Lorn’s face pinches with fear as the Jackal pulls the blade up the old man’s body. My razormaster’s eyes jump to me, to his grandchildren. He tries to stand, tries one last ounce of fury. Tries to say something. But his body has quit him. He will never see his island again. Never pet his griffin. Never hear his grandchildren laugh or see Lysander, the grandson I promised him. I did this to him. I brought him back from that separate peace he so wanted, but knew he never deserved. And soon his eyes gaze at nothing and the Jackal retrieves his blade and Lilath finishes her work with a slow sawing motion.

I loose a long moan.
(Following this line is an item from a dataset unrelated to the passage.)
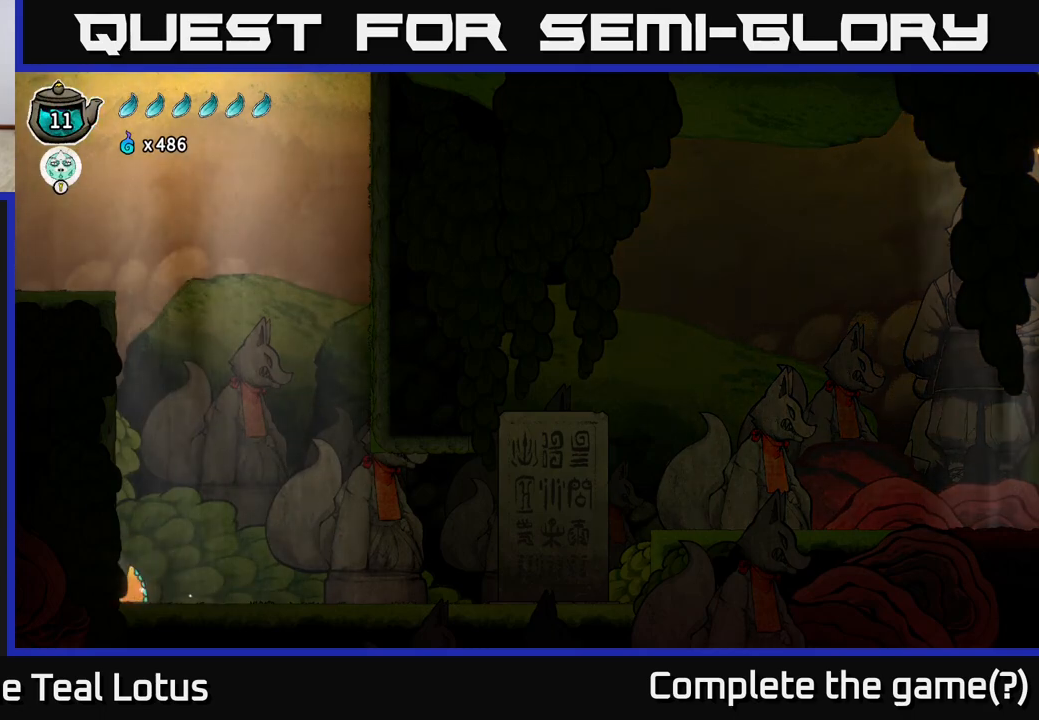
{"buttons": [], "left_stick": "center", "right_stick": "center", "events": [[350, "left_stick", "center"]]}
It’s all I can manage. Drool slithers down my throat. Victra crawls toward me, blood leaking from her. Amidst all this, Roque stands a statue apart.

Pulse weapons warble in the distance. Thunder rips the sky as dark shapes descend, cracking the sound barrier. They come from a stealthed ship. Something snuck in. Where are the patrols?
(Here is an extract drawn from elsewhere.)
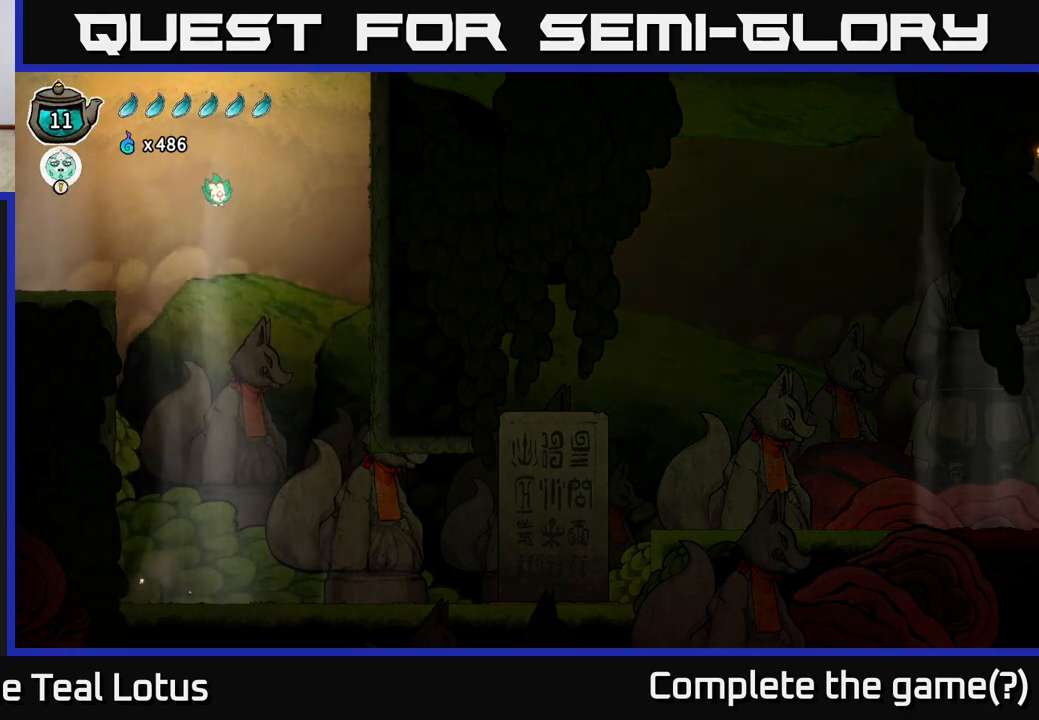
{"buttons": [], "left_stick": "center", "right_stick": "center", "events": []}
Obsidians and Praetorians land in the midst of the clearing, thumping down on the stone. They pursue those who fled the killing ground for the gardens, hunting them down with quiet economy. Antonia directs the slaughter, finishing heirs, clipping bloodlines half a millennium old. Taking hostages. Lilath is laughing with Vixus. They peel away electronic fleshMasks and shake free their golden hair. Behind them, Aja lands in splendor, her armor flashing in the lantern light. She surveys the carnage, face dark and content. I hardly notice her, because an old friend lands at her side. Cassius.

“Virginia?” he asks.

“Missing, I fear,” the Jackal says.

“Warned?”

“Angered. Lover’s spat.”

Victra manages to crawl to my ankle. A slick of blood shadows her path from where she was shot to the place where she now curls. Red on her lips. I can’t feel her touch.

“I didn’t know,” she whispers. “Darrow, I didn’t know.”

Aja bends over Lorn’s body taking his razor from his waist and closing her mentor’s eyes forever. He never even drew the weapon. Cassius comes close, stopping at my feet, where he goes to a knee and watches me.

“Can he move, poet?” he asks Roque.

“No. But he can hear.”

“You killed my family, Darrow. All of them. Me, Julian, that’s one thing. But the children? How could you?” I don’t know what he’s talking about. “I’ll find Sevro. I’ll find Mustang. There will be no mercy.” He touches the enameled hilt of his razor with his new arm.

“You can’t kill him,” Roque says from behind him. “You know what he is.” Roque puts a hand on Cassius’ shoulder. “Cassius, the Sovereign’s orders were clear.”

“Dissection,” Cassius murmurs. He watches me, and it seems that there was never a time when this man called me brother. Never a hope we could ever have been what we are now. Roughly, he takes my hand. I think, for a moment, he is shaking it. But instead, he steals the ring I earned. The iron wolf I killed his brother to possess. My finger is naked without it.

He rises from his bent knee to tower over me, more a beautiful vulture than an eagle. “Julian. Lea. Pax. Quinn. Weed. Harpy. Rotback. Tactus. Lorn. Victra. They deserved better than to die for a slave.” With that, he leaves me with Roque.

The world is silent except for sobbing and the sound of sirens. At my side, Victra watches Cassius leave, her life leaking from her. Those clever eyes of hers look up at me, lost.